在本节代码中,莫烦大神用Q_Learning算法实现一个探索者走迷宫的游戏,核心代码包括run_this.py和RL_brain.py.其中,run_this.py对应迭代更新部分。
from maze_env import Maze
from RL_brain import QLearningTable
def update():
for episode in range(100): #玩100轮游戏
# initial observation
observation = env.reset() #游戏开始,初始化游戏
while True:
# fresh env
env.render()
# RL choose action based on observation
action = RL.choose_action(str(observation))
# RL take action and get next observation and reward
observation_, reward, done = env.step(action)

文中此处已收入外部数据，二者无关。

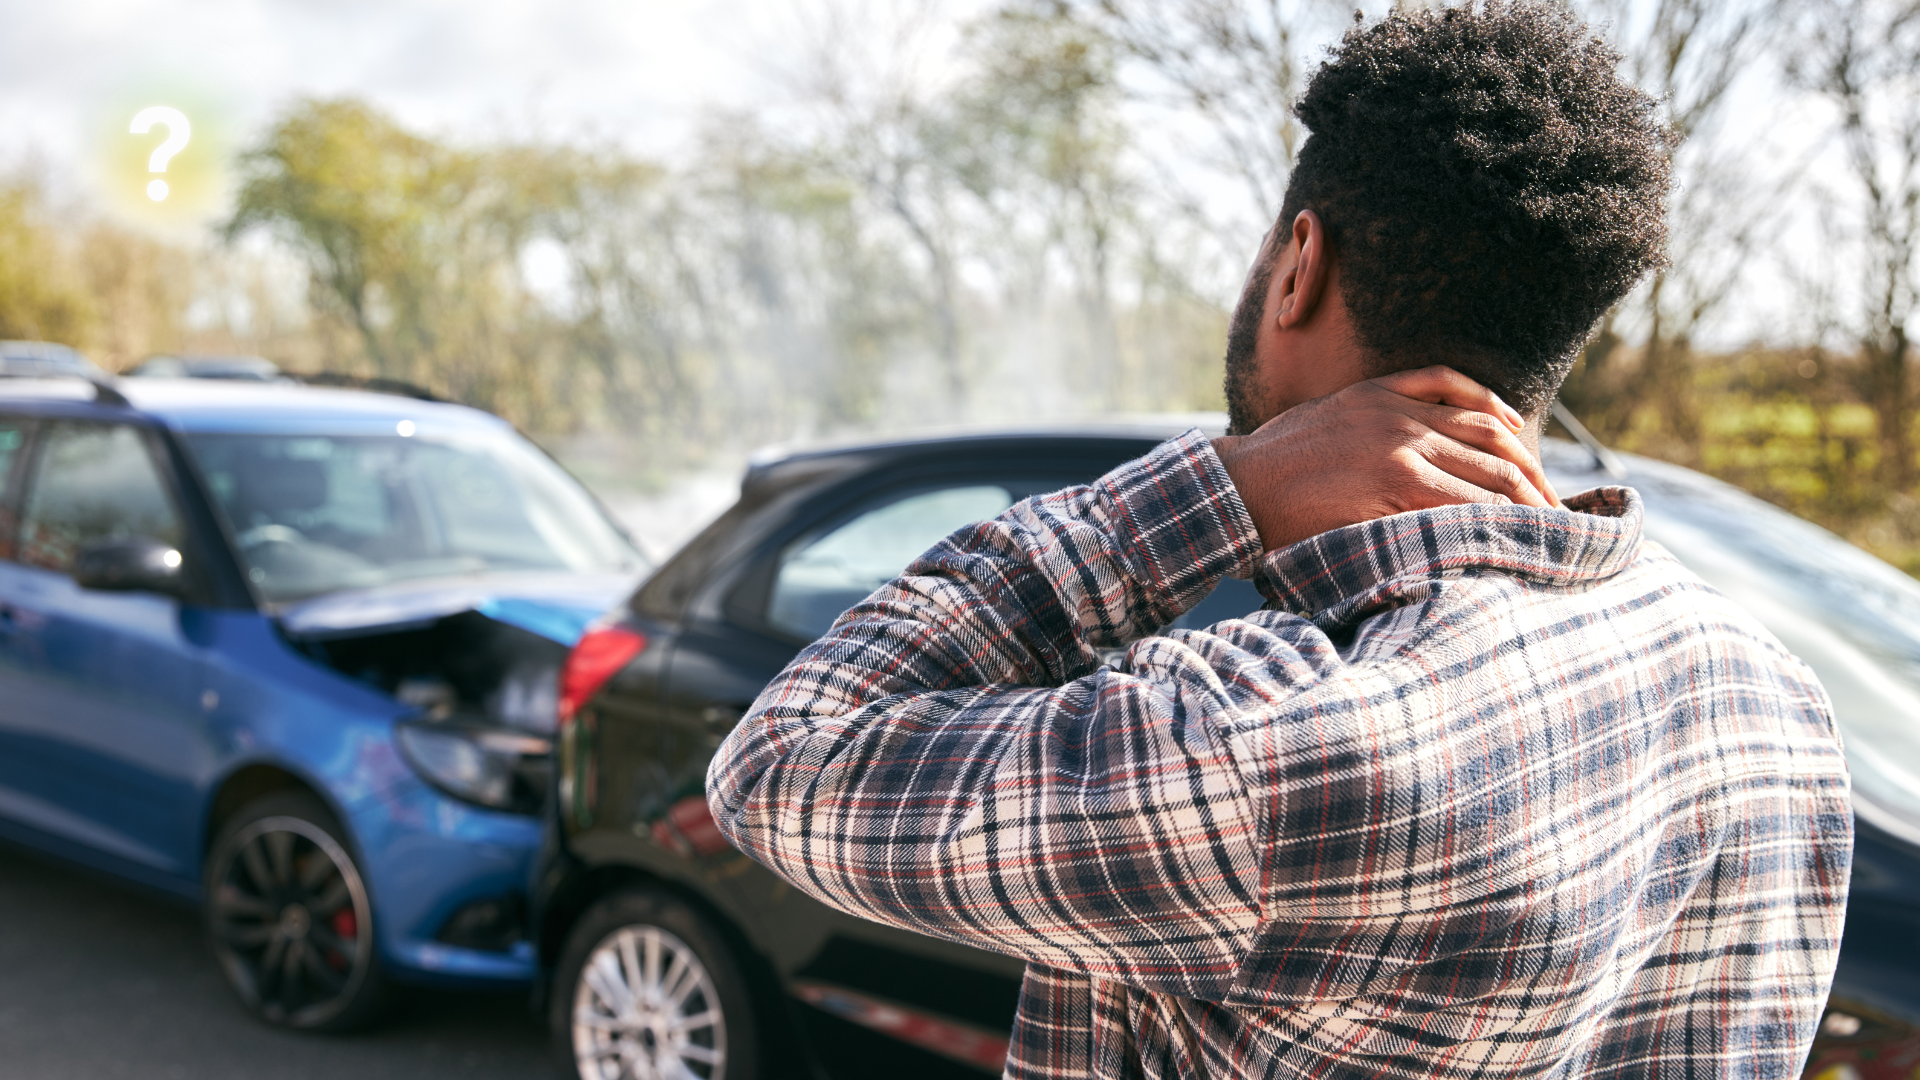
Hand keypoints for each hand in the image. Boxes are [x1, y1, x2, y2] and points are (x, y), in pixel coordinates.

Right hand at [1212, 366, 1560, 550]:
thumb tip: (1407, 453)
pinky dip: (1492, 517)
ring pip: (1487, 471)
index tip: (1531, 468)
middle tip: (1555, 508)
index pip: (1473, 405)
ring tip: (1548, 528)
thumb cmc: (1272, 465)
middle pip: (1493, 439)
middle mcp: (1401, 415)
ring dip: (1525, 502)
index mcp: (1385, 393)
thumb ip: (1370, 421)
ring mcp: (1400, 448)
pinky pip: (1461, 500)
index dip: (1513, 437)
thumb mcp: (1324, 420)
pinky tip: (1512, 532)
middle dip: (1532, 476)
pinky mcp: (1393, 484)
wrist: (1237, 487)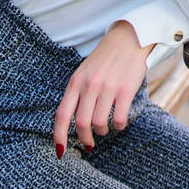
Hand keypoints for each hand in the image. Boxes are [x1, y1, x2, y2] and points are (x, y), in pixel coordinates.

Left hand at [53, 21, 152, 156]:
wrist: (129, 38)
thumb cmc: (105, 58)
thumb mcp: (84, 72)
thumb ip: (76, 93)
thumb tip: (70, 121)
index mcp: (76, 82)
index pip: (62, 115)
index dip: (59, 136)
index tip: (60, 150)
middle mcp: (89, 85)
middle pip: (81, 123)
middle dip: (85, 138)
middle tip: (89, 144)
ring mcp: (108, 88)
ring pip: (100, 123)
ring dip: (102, 131)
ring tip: (105, 128)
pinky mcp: (125, 90)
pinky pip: (119, 119)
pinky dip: (119, 126)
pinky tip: (119, 122)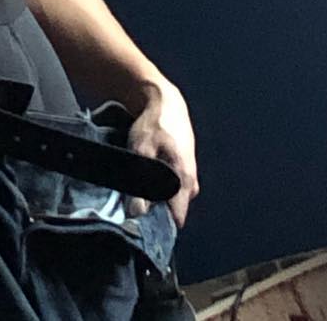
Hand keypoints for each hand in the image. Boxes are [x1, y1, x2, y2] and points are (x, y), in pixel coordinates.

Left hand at [124, 81, 198, 227]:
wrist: (166, 102)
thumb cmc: (153, 125)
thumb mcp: (141, 150)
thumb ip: (140, 182)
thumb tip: (136, 214)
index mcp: (184, 180)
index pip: (176, 219)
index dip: (158, 224)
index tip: (140, 224)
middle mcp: (191, 183)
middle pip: (174, 211)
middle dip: (156, 211)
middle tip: (134, 202)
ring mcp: (190, 177)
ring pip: (174, 200)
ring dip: (158, 197)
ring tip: (139, 186)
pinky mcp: (186, 170)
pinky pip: (175, 189)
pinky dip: (162, 187)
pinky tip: (147, 177)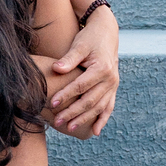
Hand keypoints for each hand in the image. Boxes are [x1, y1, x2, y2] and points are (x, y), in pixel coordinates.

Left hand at [49, 6, 118, 136]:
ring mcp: (113, 85)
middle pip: (89, 100)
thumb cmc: (89, 38)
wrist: (107, 32)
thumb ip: (69, 59)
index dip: (66, 95)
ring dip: (84, 119)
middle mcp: (110, 79)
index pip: (81, 86)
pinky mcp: (113, 88)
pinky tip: (95, 132)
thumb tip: (56, 69)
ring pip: (99, 107)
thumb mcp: (79, 45)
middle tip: (57, 121)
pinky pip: (109, 107)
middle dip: (73, 112)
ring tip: (70, 128)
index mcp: (102, 68)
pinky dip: (102, 119)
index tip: (52, 103)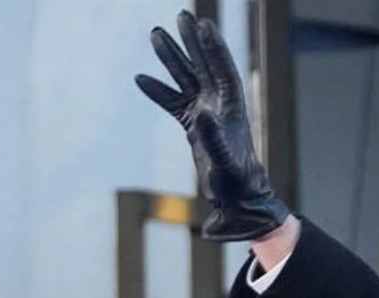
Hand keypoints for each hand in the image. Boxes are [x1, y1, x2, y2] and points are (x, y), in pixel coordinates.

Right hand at [136, 11, 288, 241]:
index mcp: (232, 108)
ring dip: (172, 58)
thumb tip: (202, 114)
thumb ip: (214, 137)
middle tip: (181, 15)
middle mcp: (220, 106)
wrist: (238, 199)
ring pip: (186, 78)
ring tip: (155, 33)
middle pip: (204, 66)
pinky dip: (158, 90)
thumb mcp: (225, 160)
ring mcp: (206, 114)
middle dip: (192, 41)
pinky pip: (173, 102)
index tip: (204, 24)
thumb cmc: (237, 181)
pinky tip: (140, 78)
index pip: (223, 69)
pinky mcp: (193, 126)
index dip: (214, 47)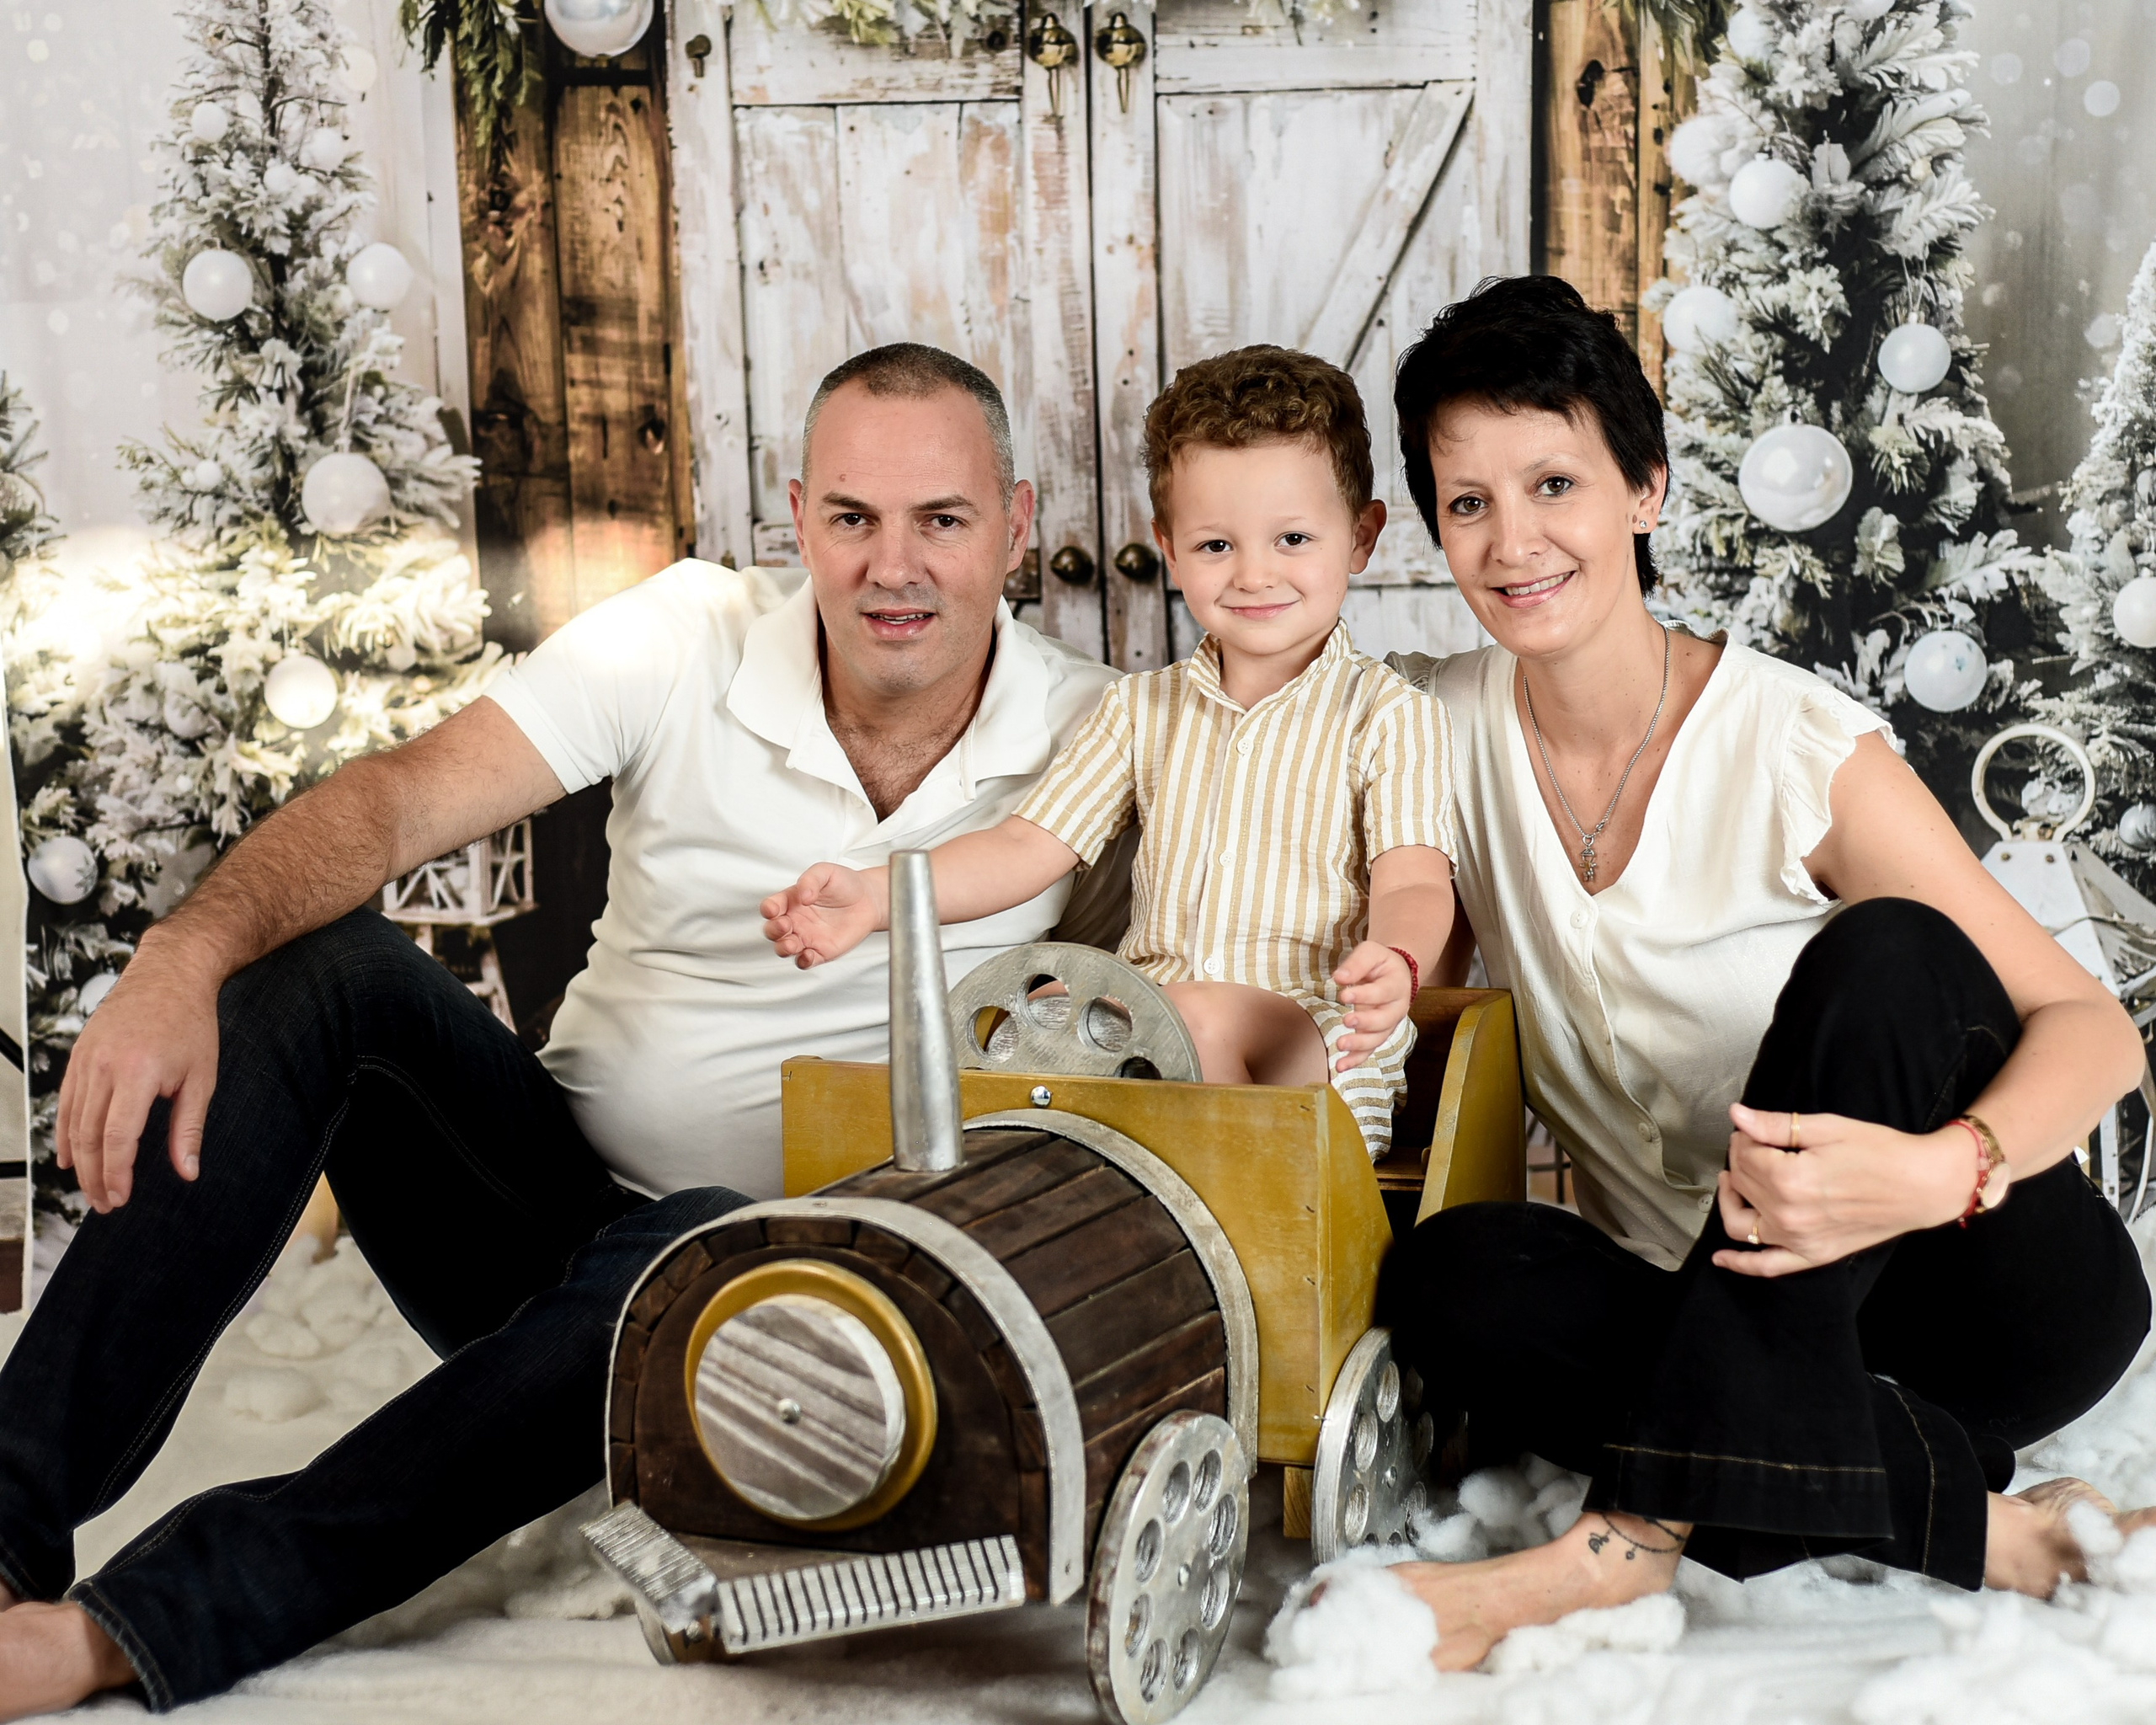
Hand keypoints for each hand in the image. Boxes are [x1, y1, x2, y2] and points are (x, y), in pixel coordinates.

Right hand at [55, 933, 220, 1212]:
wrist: (170, 974)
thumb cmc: (191, 1023)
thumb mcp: (201, 1078)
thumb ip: (189, 1128)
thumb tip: (187, 1171)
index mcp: (138, 1073)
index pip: (118, 1138)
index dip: (116, 1174)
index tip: (120, 1198)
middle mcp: (104, 1067)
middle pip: (89, 1136)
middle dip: (95, 1176)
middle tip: (104, 1204)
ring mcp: (86, 1060)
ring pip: (73, 1122)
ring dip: (79, 1161)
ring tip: (91, 1188)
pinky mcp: (78, 1056)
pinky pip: (66, 1102)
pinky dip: (66, 1133)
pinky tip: (71, 1156)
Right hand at [760, 864, 884, 968]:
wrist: (868, 899)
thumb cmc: (844, 884)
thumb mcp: (826, 872)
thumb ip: (811, 880)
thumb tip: (803, 896)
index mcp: (791, 901)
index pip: (771, 907)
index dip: (768, 909)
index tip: (773, 909)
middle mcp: (795, 920)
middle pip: (772, 931)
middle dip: (773, 930)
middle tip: (785, 924)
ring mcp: (806, 937)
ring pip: (784, 948)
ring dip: (783, 948)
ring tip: (792, 944)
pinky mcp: (820, 951)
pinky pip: (805, 961)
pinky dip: (803, 961)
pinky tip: (808, 955)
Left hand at [1330, 941, 1410, 1072]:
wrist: (1395, 974)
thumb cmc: (1381, 963)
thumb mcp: (1371, 952)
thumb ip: (1357, 963)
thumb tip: (1339, 977)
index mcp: (1397, 985)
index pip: (1382, 992)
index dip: (1364, 995)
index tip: (1344, 995)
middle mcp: (1396, 1008)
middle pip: (1384, 1020)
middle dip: (1365, 1022)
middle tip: (1346, 1020)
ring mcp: (1388, 1024)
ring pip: (1378, 1038)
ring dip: (1359, 1045)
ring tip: (1340, 1045)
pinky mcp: (1377, 1035)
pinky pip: (1369, 1050)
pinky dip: (1355, 1060)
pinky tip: (1341, 1066)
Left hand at [1711, 1102, 1974, 1277]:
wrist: (1923, 1186)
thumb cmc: (1881, 1152)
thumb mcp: (1827, 1128)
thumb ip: (1776, 1125)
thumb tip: (1737, 1115)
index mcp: (1791, 1179)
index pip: (1744, 1156)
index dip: (1744, 1138)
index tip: (1754, 1130)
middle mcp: (1790, 1215)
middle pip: (1742, 1184)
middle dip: (1740, 1160)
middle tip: (1754, 1145)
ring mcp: (1801, 1240)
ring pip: (1741, 1224)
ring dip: (1731, 1201)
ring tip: (1735, 1182)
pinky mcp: (1814, 1255)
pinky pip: (1768, 1266)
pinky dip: (1741, 1264)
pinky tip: (1720, 1259)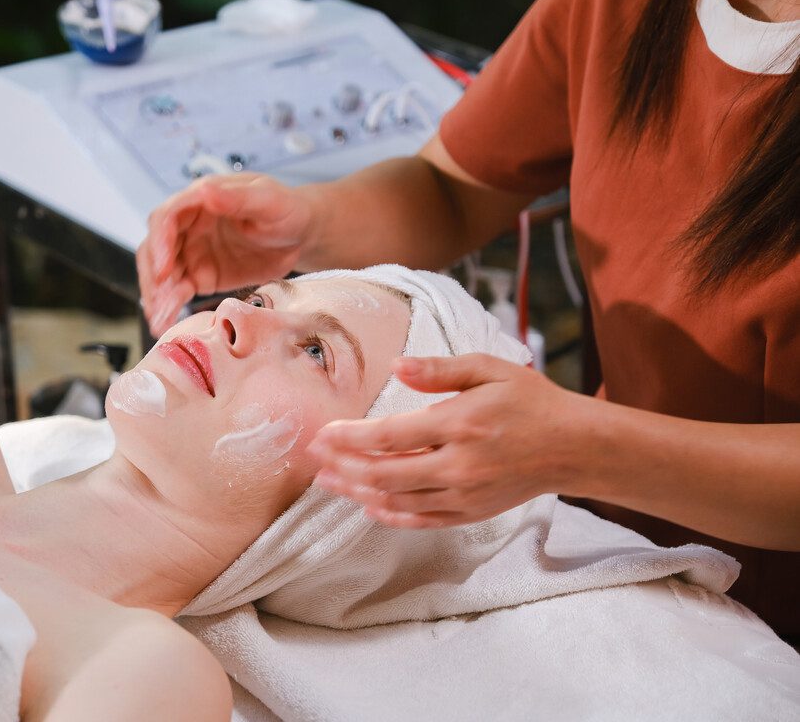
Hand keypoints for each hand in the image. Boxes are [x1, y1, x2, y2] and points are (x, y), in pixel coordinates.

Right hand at [137, 173, 317, 335]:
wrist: (301, 236)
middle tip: (159, 301)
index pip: (167, 217)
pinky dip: (169, 306)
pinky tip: (166, 322)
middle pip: (155, 247)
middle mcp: (189, 224)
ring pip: (161, 273)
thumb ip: (238, 198)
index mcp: (201, 199)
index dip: (160, 242)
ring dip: (157, 296)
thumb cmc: (287, 209)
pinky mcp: (200, 275)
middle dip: (153, 275)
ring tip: (160, 319)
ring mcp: (192, 251)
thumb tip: (205, 191)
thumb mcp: (269, 201)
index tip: (164, 269)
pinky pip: (178, 291)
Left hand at [307, 354, 596, 528]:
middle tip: (314, 459)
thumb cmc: (530, 402)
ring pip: (396, 500)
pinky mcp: (470, 512)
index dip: (349, 437)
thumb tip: (396, 366)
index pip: (388, 436)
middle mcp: (457, 465)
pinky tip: (368, 506)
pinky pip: (420, 519)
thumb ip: (440, 368)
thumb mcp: (489, 369)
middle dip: (342, 467)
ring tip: (329, 481)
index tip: (322, 434)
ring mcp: (463, 494)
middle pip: (383, 474)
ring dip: (357, 492)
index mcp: (459, 424)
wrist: (572, 447)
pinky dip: (390, 515)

# RL learn from this transition
RL.learn(str(observation), action, reward, str(observation_))
# swap observation
observation = observation_
# break while loop when end of this episode
if done:
break
# end of game
print('game over')
env.destroy()
if __name__ == "__main__":
env = Maze()
RL = QLearningTable(actions=list(range(env.n_actions)))
env.after(100, update)
env.mainloop()
RL_brain.py实现具体的Q_Learning算法
import numpy as np
import pandas as pd
class QLearningTable:
def __init__(self, actions, learning_rate=0.01, reward_decay=0.9, e_greedy=0.9):
self.actions = actions # a list
self.lr = learning_rate #学习率
self.gamma = reward_decay #奖励衰减
self.epsilon = e_greedy #贪婪度
self.q_table = pd.DataFrame(columns=self.actions, dtype=np.float64)
#初始化Q表,此时DataFrame中行索引为空
def choose_action(self, observation):
self.check_state_exist(observation)
# action selection
if np.random.uniform() < self.epsilon:
# choose best action
state_action = self.q_table.loc[observation, :] #在该状态下所有动作对应的Q值
# some actions may have the same value, randomly choose on in these actions
action = np.random.choice(state_action[state_action ==
np.max(state_action)].index)
else:
# choose random action
action = np.random.choice(self.actions)
return action
def learn(self, s, a, r, s_):
self.check_state_exist(s_)
q_predict = self.q_table.loc[s, a] #q估计
if s_ != 'terminal':
q_target = r + self.gamma * self.q_table.loc[s_, :].max() # next state is not terminal,q现实
else:
q_target = r # next state is terminal
#学习率*(Q现实-Q估计),判断误差传递回去
self.q_table.loc[s, a] += self.lr * (q_target - q_predict) # update
def check_state_exist(self, state):
if state not in self.q_table.index:
# append new state to q table
self.q_table = self.q_table.append(
pd.Series(
[0]*len(self.actions),
index=self.q_table.columns,
name=state,
)
)